- **TEXTE À LIRE**
◆ ◆ ◆ ◆

Photo : La Presse canadienne (photo) Jacques Boissinot
Jean Charest
Québec — Après avoir indiqué hier matin qu'ils étudieraient les propositions de commission d'enquête «mixte» du patron de l'Unité anticollusion Jacques Duchesneau, Jean Charest et ses ministres ont refusé hier de dire jusqu'à quand ils se donnaient pour trancher.
«On ne s'est pas fixé de délai. On va prendre le temps nécessaire pour étudier sérieusement ses propositions», a précisé l'attaché de presse du premier ministre, Hugo D'Amours, hier soir. Chose certaine, le gouvernement n'entend pas conclure avant le départ du premier ministre pour une longue mission de neuf jours en Europe, où il séjournera à Paris du 3 au 6 octobre puis à Barcelone et à Madrid, du 7 au 11 octobre. Cela lui fera rater une semaine de travaux parlementaires, ceux-ci faisant toutefois relâche la semaine du 10. «Faut voir notre capacité d'absorption», a noté le ministre des Affaires intergouvernementales canadiennes, Yvon Vallières, soulignant que M. Duchesneau en avait dit beaucoup mardi. «Faut prendre quand même le temps dont on a besoin pour analyser ça avec le maximum d'intérêt. Faut pas aller trop vite, faut pas aller trop lentement», a-t-il ajouté, sibyllin, à la sortie du Conseil des ministres. Un après l'autre, les ministres qui ont accepté de parler aux journalistes ont repris les trois principes au prisme desquels M. Charest a dit qu'il fallait analyser la Solution Duchesneau. «Le premier, c'est [...] de faire en sorte qu'on ne doit pas interférer dans les enquêtes en cours et qu'on doit plutôt alimenter la preuve qui est accumulée. Deuxièmement [...] nous devons faire en sorte que les gens soient amenés devant les tribunaux. Et, troisièmement, Monsieur le Président, il faut protéger les victimes. Voilà des principes qui vont nous guider», avait exposé M. Charest à la période de questions en matinée.

◆ ◆ ◆ ◆

- **CONSIGNES**
A - Nommez les villes européennes où le premier ministre doit séjourner selon l'article sur la commission d'enquête.
B - Poursuivez l'article sur la commission d'enquête là où il s'arrête.
Les lignes qui suivent ne servent à rien ici.

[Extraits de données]
◆ ◆ ◆ ◆

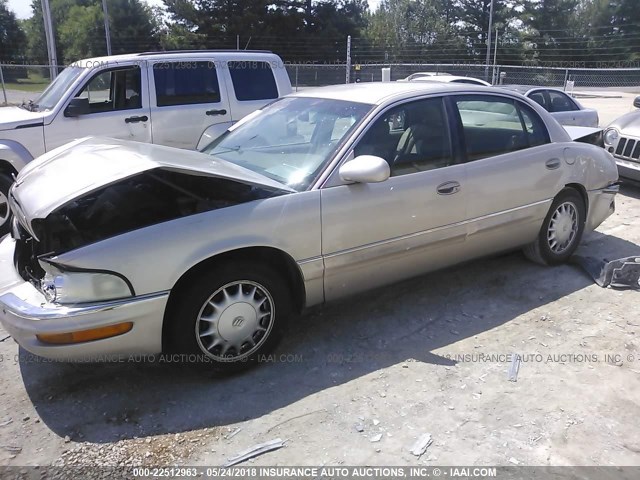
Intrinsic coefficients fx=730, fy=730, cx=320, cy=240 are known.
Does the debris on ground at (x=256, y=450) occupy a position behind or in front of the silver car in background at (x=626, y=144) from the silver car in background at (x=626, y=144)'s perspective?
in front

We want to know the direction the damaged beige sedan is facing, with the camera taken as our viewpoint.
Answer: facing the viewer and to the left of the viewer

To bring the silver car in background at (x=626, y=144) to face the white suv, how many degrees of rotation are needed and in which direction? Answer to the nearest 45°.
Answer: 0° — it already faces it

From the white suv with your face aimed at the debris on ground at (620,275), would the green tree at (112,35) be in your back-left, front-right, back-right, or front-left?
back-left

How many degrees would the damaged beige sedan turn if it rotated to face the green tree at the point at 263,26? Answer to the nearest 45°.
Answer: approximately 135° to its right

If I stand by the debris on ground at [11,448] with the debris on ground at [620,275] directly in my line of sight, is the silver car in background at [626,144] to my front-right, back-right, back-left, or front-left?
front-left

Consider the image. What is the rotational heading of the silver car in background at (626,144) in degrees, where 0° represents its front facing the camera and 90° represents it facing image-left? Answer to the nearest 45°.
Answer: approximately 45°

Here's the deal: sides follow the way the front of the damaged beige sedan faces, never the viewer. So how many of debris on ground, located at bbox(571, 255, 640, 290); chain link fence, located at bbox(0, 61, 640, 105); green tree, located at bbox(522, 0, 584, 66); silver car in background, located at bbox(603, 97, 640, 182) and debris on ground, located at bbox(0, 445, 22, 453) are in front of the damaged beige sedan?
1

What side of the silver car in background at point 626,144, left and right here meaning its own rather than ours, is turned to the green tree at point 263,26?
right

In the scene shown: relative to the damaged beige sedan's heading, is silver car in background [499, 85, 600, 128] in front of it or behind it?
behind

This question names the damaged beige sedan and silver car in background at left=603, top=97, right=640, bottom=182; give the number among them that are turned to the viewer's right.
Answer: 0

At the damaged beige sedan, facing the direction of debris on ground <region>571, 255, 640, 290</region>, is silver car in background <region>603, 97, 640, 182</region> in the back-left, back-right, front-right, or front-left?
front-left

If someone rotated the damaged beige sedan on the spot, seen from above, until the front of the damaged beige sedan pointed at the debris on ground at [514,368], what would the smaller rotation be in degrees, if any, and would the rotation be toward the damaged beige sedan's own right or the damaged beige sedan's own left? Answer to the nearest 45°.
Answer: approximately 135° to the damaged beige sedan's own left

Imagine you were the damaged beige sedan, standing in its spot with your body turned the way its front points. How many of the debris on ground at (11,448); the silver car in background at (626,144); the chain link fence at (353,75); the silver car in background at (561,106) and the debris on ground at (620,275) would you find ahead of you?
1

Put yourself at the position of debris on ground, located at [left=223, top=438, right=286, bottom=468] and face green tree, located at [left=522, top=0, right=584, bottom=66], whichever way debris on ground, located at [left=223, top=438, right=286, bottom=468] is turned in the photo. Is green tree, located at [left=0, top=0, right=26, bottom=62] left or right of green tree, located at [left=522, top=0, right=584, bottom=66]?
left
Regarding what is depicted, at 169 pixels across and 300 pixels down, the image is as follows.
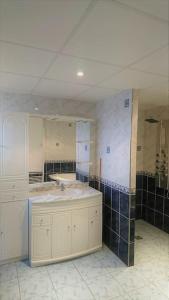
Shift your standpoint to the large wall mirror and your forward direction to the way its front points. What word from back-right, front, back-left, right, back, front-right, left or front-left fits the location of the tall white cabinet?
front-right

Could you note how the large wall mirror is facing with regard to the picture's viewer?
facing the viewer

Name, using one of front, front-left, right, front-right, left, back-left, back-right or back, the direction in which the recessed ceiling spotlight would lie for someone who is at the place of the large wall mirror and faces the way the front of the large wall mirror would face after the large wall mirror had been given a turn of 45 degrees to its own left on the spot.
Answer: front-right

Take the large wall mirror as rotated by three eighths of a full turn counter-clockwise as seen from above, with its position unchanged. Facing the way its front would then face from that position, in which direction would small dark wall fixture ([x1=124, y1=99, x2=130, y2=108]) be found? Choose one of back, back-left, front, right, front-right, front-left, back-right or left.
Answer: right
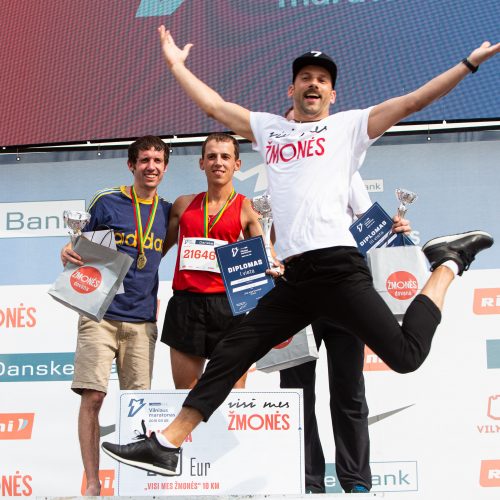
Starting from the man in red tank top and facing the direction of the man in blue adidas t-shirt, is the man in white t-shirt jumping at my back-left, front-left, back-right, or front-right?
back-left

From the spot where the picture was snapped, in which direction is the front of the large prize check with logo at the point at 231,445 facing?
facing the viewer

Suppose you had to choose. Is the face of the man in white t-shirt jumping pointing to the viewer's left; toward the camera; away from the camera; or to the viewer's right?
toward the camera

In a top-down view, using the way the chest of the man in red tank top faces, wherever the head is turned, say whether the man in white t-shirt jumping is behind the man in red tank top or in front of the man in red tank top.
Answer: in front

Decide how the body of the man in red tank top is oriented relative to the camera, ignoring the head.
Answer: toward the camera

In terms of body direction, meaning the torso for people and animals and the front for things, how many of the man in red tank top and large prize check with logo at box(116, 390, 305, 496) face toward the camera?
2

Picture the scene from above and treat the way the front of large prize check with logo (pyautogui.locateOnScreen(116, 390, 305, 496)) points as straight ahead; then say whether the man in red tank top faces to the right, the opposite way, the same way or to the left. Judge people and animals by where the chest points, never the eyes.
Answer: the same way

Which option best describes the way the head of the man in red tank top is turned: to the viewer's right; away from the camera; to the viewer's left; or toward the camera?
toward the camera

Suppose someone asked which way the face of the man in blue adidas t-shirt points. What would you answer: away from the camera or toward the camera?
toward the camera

◆ ◆ ◆ ◆

- **RÉPONSES PAR CONSIGNE**
A - Paris, Barcelone, Madrid

B -
La chef péquiste, Pauline Marois, venait de lui dire que selon elle, les derniers arguments du gouvernement contre une commission d'enquête publique venaient de «voler en éclat». M. Duchesneau «a confirmé que les éléments énoncés dans son rapport étaient des faits et non des allégations, ce que le premier ministre et le gouvernement ont toujours refusé d'entendre».
M. Charest a admis du bout des lèvres que le témoignage de M. Duchesnau avait été pour lui «effectivement troublant», manifestant toutefois un certain agacement à l'égard de l'ex-chef de police, qui s'est permis à ses yeux «beaucoup de commentaires». Le premier ministre a même insisté sur le «flou dans les idées» de solution que le patron de l'UAC a présentées: «M. Duchesneau, hier soir, disait lui-même qu'il y avait des affaires qui n'étaient pas claires», a-t-il soutenu. Malgré tout, «le gouvernement va étudier [...] ces idées-là qu'il a exprimées hier», s'est-il borné à dire.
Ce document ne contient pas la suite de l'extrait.